Dataset excerpts:
===

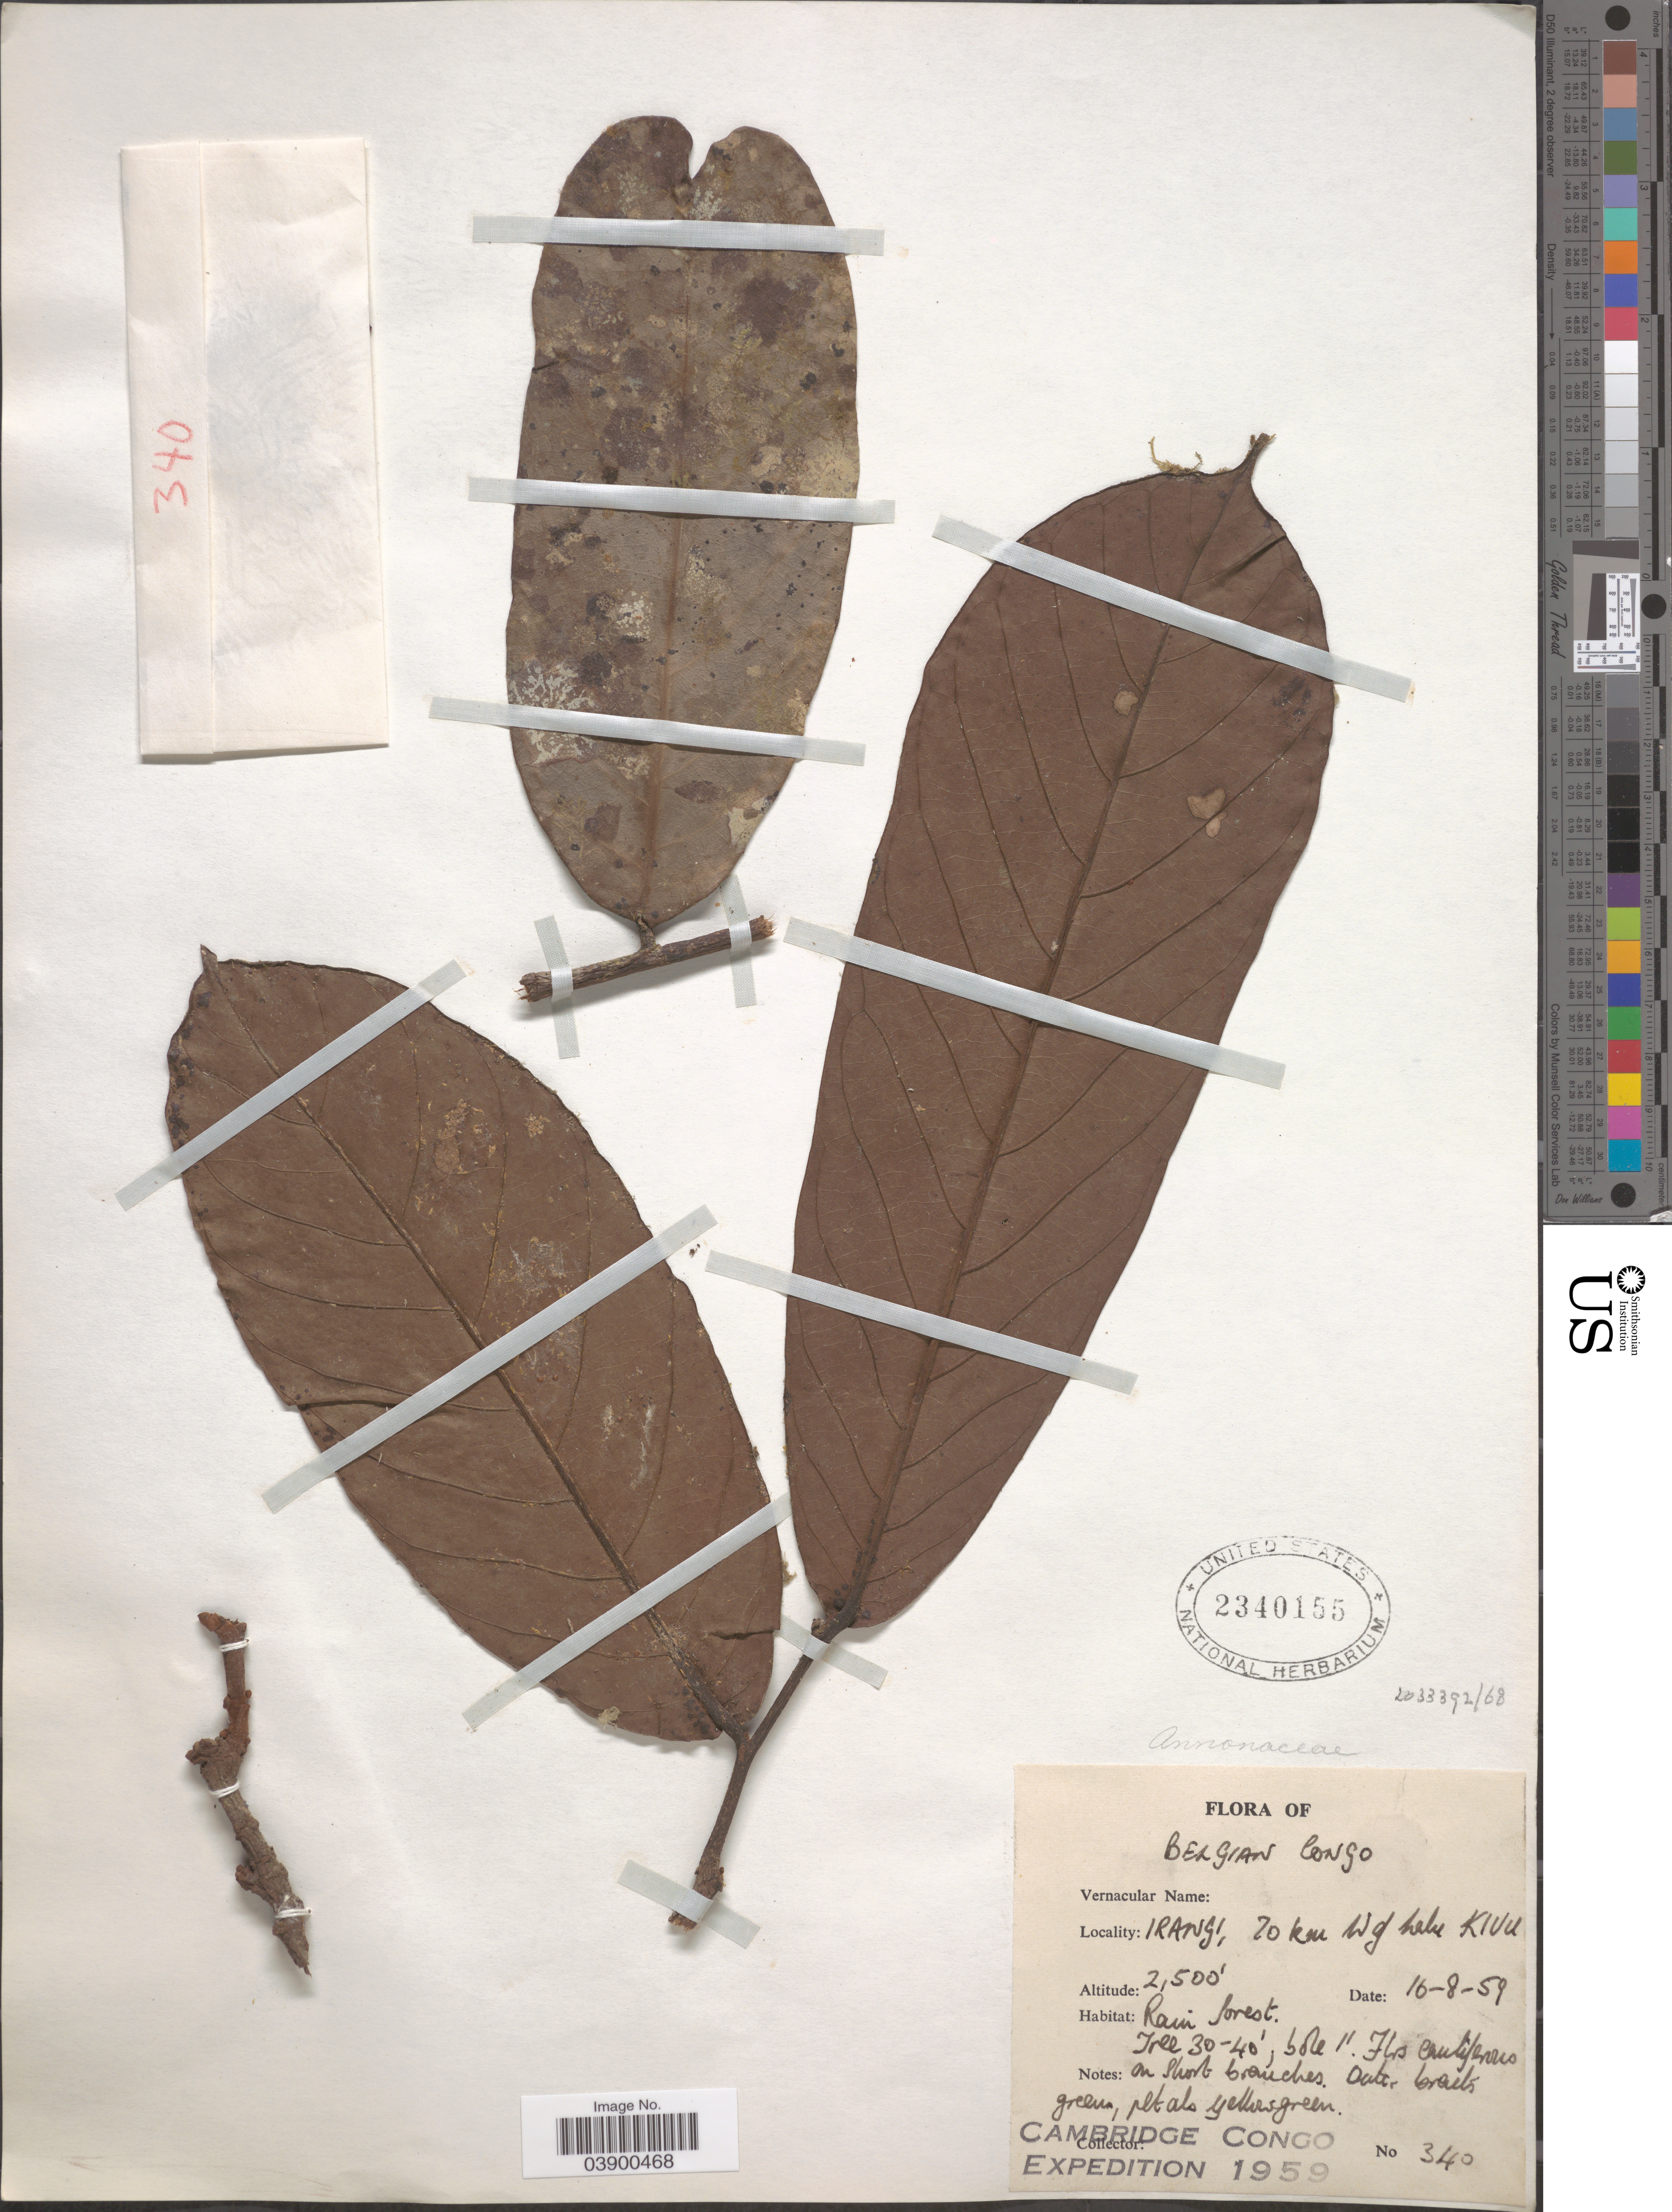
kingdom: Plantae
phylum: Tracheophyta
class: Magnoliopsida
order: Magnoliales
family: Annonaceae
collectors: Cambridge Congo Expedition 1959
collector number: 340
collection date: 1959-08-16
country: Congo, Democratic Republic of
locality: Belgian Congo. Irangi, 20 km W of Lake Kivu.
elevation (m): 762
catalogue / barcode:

===

▶ **What is expected**
Give the lines above as a Markdown table with the columns "Row" and "Line". Number each row, leave out blank lines, and omit the pictures.

▶ **Task response**
| Row | Line |
|---|---|
| 1 | kingdom: Plantae |
| 2 | phylum: Tracheophyta |
| 3 | class: Magnoliopsida |
| 4 | order: Magnoliales |
| 5 | family: Annonaceae |
| 6 | collectors: Cambridge Congo Expedition 1959 |
| 7 | collector number: 340 |
| 8 | collection date: 1959-08-16 |
| 9 | country: Congo, Democratic Republic of |
| 10 | locality: Belgian Congo. Irangi, 20 km W of Lake Kivu. |
| 11 | elevation (m): 762 |
| 12 | catalogue / barcode: |